Your instructions - Show every line below that contains the word "genus", copying each one in full.

Material shown -
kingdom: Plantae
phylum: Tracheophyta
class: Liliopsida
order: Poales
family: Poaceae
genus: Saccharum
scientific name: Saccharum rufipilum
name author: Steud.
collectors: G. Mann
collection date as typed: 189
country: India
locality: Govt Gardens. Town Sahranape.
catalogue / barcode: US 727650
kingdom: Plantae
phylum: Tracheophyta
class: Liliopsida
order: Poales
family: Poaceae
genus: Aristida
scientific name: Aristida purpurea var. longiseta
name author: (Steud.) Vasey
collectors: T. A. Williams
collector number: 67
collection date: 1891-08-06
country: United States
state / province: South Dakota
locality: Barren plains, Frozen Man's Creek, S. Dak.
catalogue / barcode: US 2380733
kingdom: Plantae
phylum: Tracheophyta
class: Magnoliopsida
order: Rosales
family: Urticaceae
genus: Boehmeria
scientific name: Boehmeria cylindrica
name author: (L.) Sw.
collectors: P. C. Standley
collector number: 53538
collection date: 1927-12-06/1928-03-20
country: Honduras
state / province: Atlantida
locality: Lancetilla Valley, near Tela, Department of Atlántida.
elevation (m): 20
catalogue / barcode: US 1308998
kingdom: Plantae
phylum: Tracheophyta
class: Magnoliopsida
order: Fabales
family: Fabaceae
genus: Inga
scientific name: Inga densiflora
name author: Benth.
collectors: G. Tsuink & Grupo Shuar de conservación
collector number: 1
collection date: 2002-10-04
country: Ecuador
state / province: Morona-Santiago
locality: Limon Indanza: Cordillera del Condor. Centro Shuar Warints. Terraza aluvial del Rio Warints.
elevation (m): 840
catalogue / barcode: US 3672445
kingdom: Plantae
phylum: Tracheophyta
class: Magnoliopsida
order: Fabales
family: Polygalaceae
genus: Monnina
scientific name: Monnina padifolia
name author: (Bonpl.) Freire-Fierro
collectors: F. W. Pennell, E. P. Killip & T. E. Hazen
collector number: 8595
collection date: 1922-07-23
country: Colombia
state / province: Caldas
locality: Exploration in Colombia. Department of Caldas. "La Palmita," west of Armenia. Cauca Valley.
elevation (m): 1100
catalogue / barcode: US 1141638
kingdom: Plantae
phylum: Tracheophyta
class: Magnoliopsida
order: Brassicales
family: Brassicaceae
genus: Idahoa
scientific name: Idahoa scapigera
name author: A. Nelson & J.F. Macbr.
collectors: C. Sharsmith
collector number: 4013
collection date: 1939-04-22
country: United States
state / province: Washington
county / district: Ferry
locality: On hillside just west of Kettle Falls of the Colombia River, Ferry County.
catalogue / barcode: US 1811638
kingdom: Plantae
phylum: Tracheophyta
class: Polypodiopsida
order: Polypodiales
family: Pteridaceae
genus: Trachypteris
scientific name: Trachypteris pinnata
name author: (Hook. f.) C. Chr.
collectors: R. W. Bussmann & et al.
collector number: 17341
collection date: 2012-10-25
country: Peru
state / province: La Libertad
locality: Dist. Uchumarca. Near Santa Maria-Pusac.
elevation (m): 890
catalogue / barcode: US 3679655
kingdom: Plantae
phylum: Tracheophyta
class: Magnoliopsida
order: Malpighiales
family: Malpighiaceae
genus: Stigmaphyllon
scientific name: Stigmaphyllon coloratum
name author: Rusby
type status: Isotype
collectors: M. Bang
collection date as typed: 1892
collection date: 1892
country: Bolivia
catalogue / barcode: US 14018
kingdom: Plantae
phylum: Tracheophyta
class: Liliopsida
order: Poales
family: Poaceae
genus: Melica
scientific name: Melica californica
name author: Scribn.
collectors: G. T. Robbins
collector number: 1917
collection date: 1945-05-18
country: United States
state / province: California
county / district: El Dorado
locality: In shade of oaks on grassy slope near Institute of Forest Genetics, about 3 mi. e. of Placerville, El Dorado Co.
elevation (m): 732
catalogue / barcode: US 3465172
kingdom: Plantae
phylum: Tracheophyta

Full output -
genus: Saccharum
genus: Aristida
genus: Boehmeria
genus: Inga
genus: Monnina
genus: Idahoa
genus: Trachypteris
genus: Stigmaphyllon
genus: Melica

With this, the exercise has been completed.